So you’re in a band, or you’re an artist, and you want to throw your music out there on the Internet. You’ve read all about services like Spotify, Apple Music, YouTube, and Google Music, though you’re still not too sure exactly what the pay rates are. Fortunately, David Lowery of The Trichordist has figured it out!
In a post on HypeBot, Lowery breaks down the streaming revenue of an independent label with about 150 albums in its catalog, and who generated approximately 115 million streams per year. This study is contained to the calendar years of 2016
For starters, Lowery notes that Spotify’s pay rate for artists has gone down from $0.00521 per song in 2014, to $0.00437 in 2016. However, he says that for the label, Spotify generates 62.97% of its total online streams, and those streams translate to 69.57% of its total online profits from streaming.
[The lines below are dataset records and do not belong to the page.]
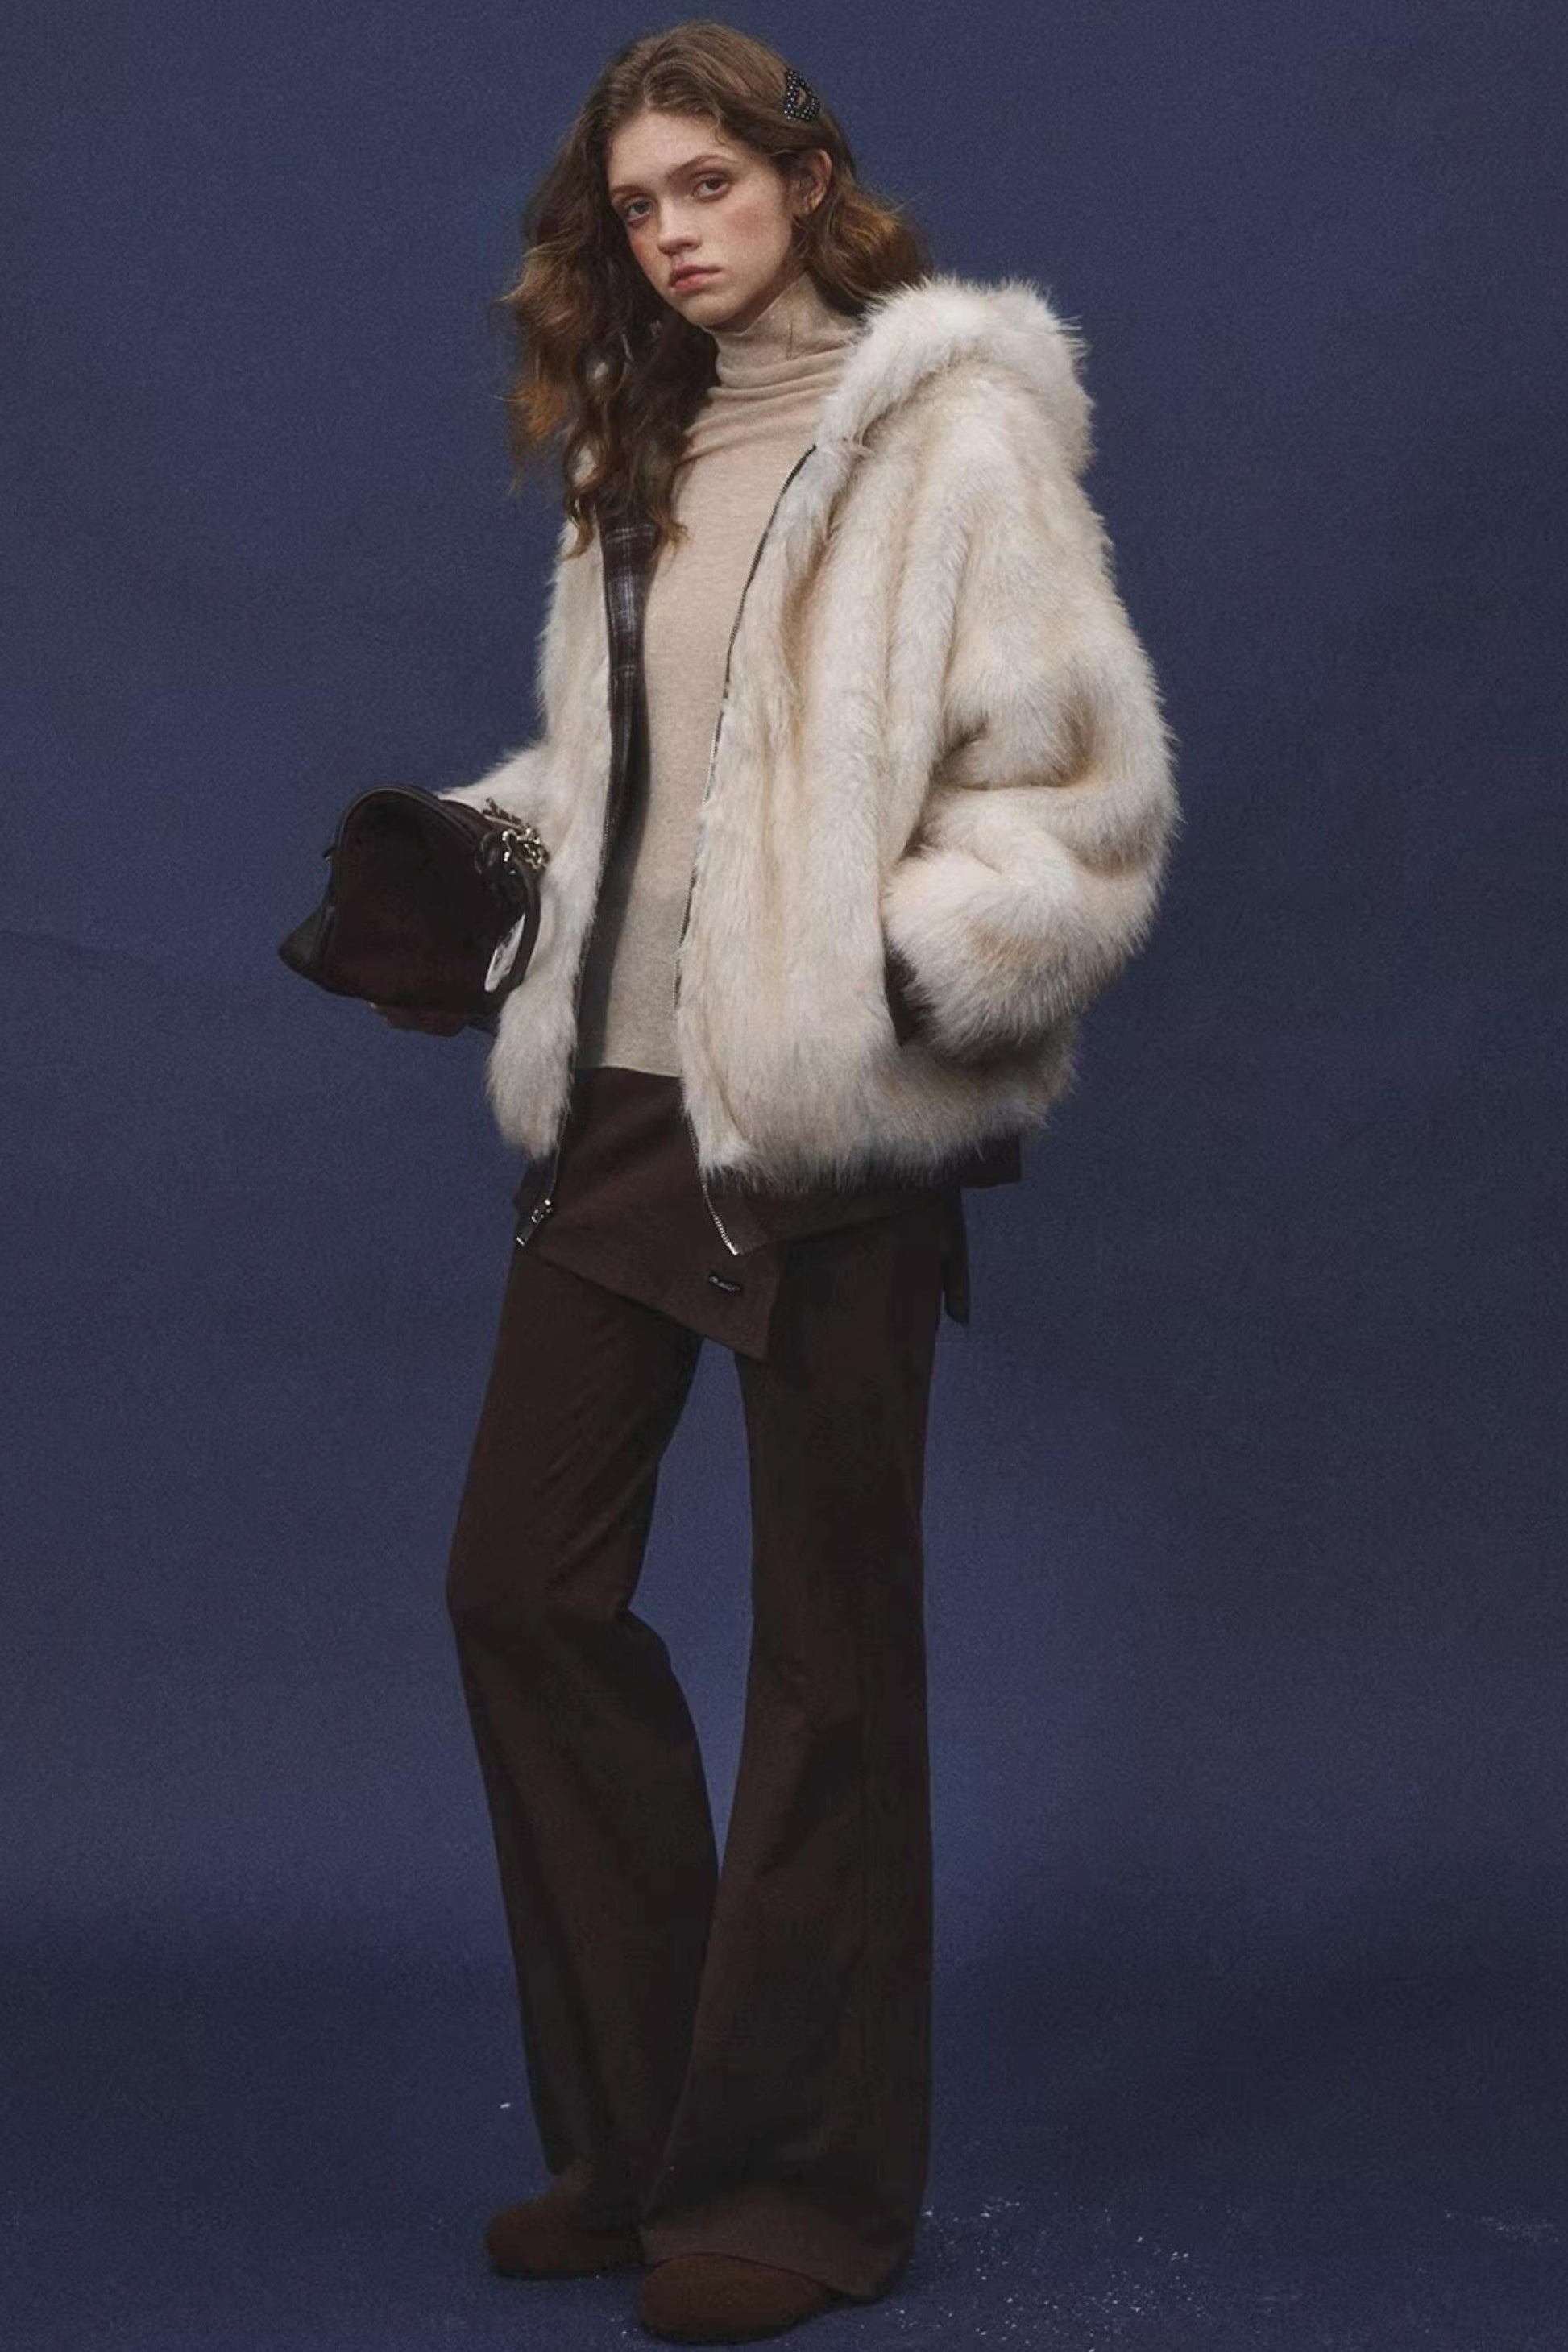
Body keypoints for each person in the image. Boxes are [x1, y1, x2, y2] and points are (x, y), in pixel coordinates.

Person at [374, 22, 1179, 2342]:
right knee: (519, 1587)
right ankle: (646, 2146)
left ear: (807, 180)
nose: (671, 234)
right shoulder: (635, 444)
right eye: (635, 204)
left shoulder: (951, 438)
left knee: (831, 1660)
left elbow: (1074, 793)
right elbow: (640, 771)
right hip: (621, 1102)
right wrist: (477, 854)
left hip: (824, 1116)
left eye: (707, 184)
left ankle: (800, 2195)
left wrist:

Apple Music pays out $0.00735 per song, makes up 7.18% of the label’s streams and 13.35% of its revenue, and Google is $0.00676 per song, 2.36% of streams and 4.03% of its revenue.
Then there’s YouTube, whose payout is $0.00069 per song, makes up 21.70% of the label’s streams, and constitutes 3.81% of its revenue. So y’know, don’t even bank of making it rich as a musician on YouTube… or Spotify for that matter, if the rates keep dropping.